You Can Love Someone And NOT Like Them

It's really common for Survivors to embellish their dead loved one's lives.  Families sometimes put them on a pedestal and the memory becomes bigger than life. The portrayal of them becomes nowhere similar to who they really were. There are those who also say things like "you can't speak ill of the dead!" That's garbage. When I hear someone speak of their loved one who took their life and they seem perfect, as if there were no indication they were in any way flawed, troubled, at risk...it makes me wonder if they really knew the person.

I am very realistic about the man my husband was before he became sick, while he was there and at the end of his life. My pretending everything was great and he had no issues would be a lie and a disservice to others. By sharing the behaviors he exhibited I can help others identify warning signs in their loved ones. And people are good at masking things. If you asked my former in laws if my husband had any at risk behaviors before he died they would say no. Some had no clue he was sick or spiraling out of control. He hid it and I protected it. I made excuses and covered for him, in attempt to shelter his pride. I know now it was not helpful to him. I don't recommend enabling a sick person this way in hindsight.

I've loved him since I was 14 years old but I can tell you with absolute honesty that I didn't like the person he'd become at the end of his life. I hated his opinions, his behavior, his complete denial he had a problem. I loved him so such and couldn't stand him at the same time.

One of our last big arguments was during the Trayvon Martin trial. I happened to walk out to the garage while he was quite casually explaining in terribly racist terms what a low life thug Trayvon must have been to be lurking around the neighborhood. Now, everyone is entitled to their own opinion of the situation but it was the words he was using. I had known my husband since we were teenagers. 20+ years. I had never heard him use the word "nigger". It hurt and shocked me. After that "debate" I knew without a doubt there was something wrong with him. I asked him later when he sobered up about it. He said it was just the alcohol talking. I told him beer doesn't make you racist. We'd drank hundreds of times before and that never happened.
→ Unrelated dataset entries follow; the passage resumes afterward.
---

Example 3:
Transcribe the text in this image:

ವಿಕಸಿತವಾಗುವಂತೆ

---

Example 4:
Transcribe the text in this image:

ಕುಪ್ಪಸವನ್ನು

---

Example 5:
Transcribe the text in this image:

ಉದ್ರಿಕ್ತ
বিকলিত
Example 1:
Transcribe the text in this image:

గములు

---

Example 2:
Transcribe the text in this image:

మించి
He said maybe he'd just never shared his REAL opinion before...
I told him I was disgusted and embarrassed of him and the things he said.  It turned into another argument. I told him to keep his opinions to himself. I did NOT want our kids to learn this or use these words. I felt defeated and so hurt. How could I possibly enstil good values in my kids with this new version of their dad?

Toward the end of his life he was drinking heavily...daily. I just tried to stay out of his way. At this time I was working full time and he was attending school. I had to go to bed around 9pm in order to wake up at 5:30am to wake my eldest son for school, drop him off and be to work. Monday through Friday.
He got drunk and told my sister and the neighbor that he was thinking about divorcing me because I didn't "party" anymore. It was a Wednesday night! I had to work in thr morning. I literally woke up for work some mornings and he was still drinking from the night before. It was just another change in his behavior I grew to hate.
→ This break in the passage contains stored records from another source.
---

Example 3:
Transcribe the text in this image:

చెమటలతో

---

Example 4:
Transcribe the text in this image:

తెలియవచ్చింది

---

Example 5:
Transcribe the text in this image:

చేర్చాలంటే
My kids had began to fear him. They said he was pushing them around and being aggressive with them. It never happened around me and he denied it when I confronted him. It got to the point that I couldn't leave my kids alone with him. I had my sister stay there when I was at work. She finally saw him do it with her own eyes and called him on it. It turned into a war. Luckily no one was hurt and that day I told him I'd had enough. I gave him a month to find somewhere else to live. If he didn't want to acknowledge he had a problem he could be that way away from us. I was not going to allow my kids to be harmed any more. It was bad enough I was being hurt but not my kids...
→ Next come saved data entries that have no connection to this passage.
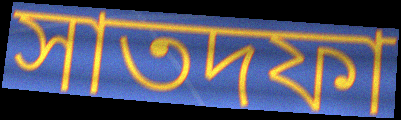
সাতদফা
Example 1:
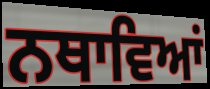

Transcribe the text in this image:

ਨਥਾਵਿਆਂ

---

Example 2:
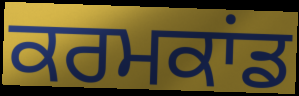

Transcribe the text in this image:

ਕਰਮਕਾਂਡ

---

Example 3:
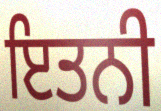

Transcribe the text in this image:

ਇਤਨੀ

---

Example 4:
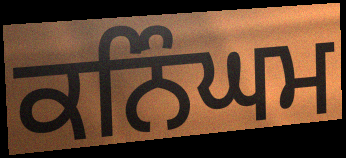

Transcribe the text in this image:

ਕਨਿੰਘਮ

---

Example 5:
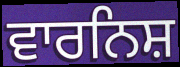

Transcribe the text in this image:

ਵਾਰਨਿਸ਼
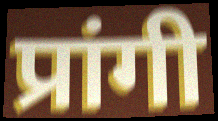
प्रांगी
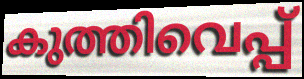
കുത്തിവെപ്പ്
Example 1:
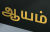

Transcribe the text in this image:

ஆயம்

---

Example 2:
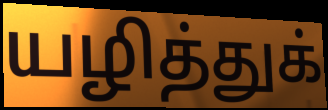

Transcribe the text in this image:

யழித்துக்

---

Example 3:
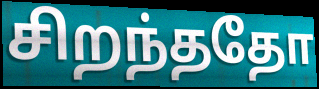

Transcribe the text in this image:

சிறந்ததோ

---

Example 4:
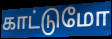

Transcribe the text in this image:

காட்டுமோ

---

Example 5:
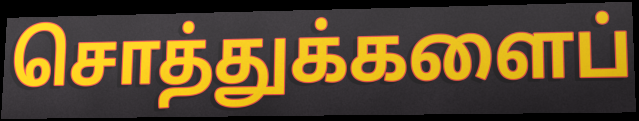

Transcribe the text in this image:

சொத்துக்களைப்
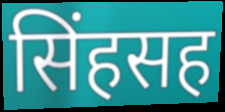
सिंहसह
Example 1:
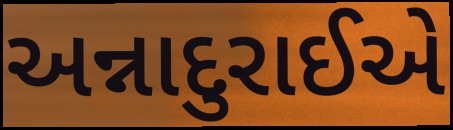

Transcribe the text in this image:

અન્નાદુરાઈએ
Two weeks later he was dead.

I wrestled with that choice for years. Had I not gave him an ultimatum maybe he would still be here? No. I've made peace with it. If he had stayed my kids would possibly be hurt or worse and I did the right thing. I pick my kids first. My job is to protect them above all else.

I still look back and wonder who that man was? He didn't resemble the man I married. Everything about him changed in his illness. I loved someone who did no longer exist. That's just part of his untreated illness. It robbed us all of a great man, long before he took his life.

I will never lie about what life became in the end. I won't paint a fairy tale to save his image because happy, healthy, well rounded people don't kill themselves. He was in denial for so long and the PTSD ate away all the health, happiness and beauty he once had. It was like a cancer to his soul.

You can stop someone from taking their life in the moment but if the person does not address what got them to that point you've only delayed the inevitable. PTSD didn't kill him, his denial and pride did it. He became a paranoid, hateful, mean man. That's not who he was at all. But that is where you'll end up if you allow the illness to win. You have to be strong enough to stare it down head on and look it in the eye. You have to decide you aren't your enemy. PTSD is survivable. It takes strength admitting you have a problem and accepting help.

As much as I loved him and hated who he became, I understand now that he hated himself even more. You don't have to feel that way alone. You can get better. Life can be good again. You've fought for others for do long, now you need to fight for yourself. I know you can do it. You've got support. I have PTSD from witnessing his suicide. I'm not ashamed of it. I'm not afraid of it. I work on it everyday. It will not make me a stranger to myself. It won't beat me.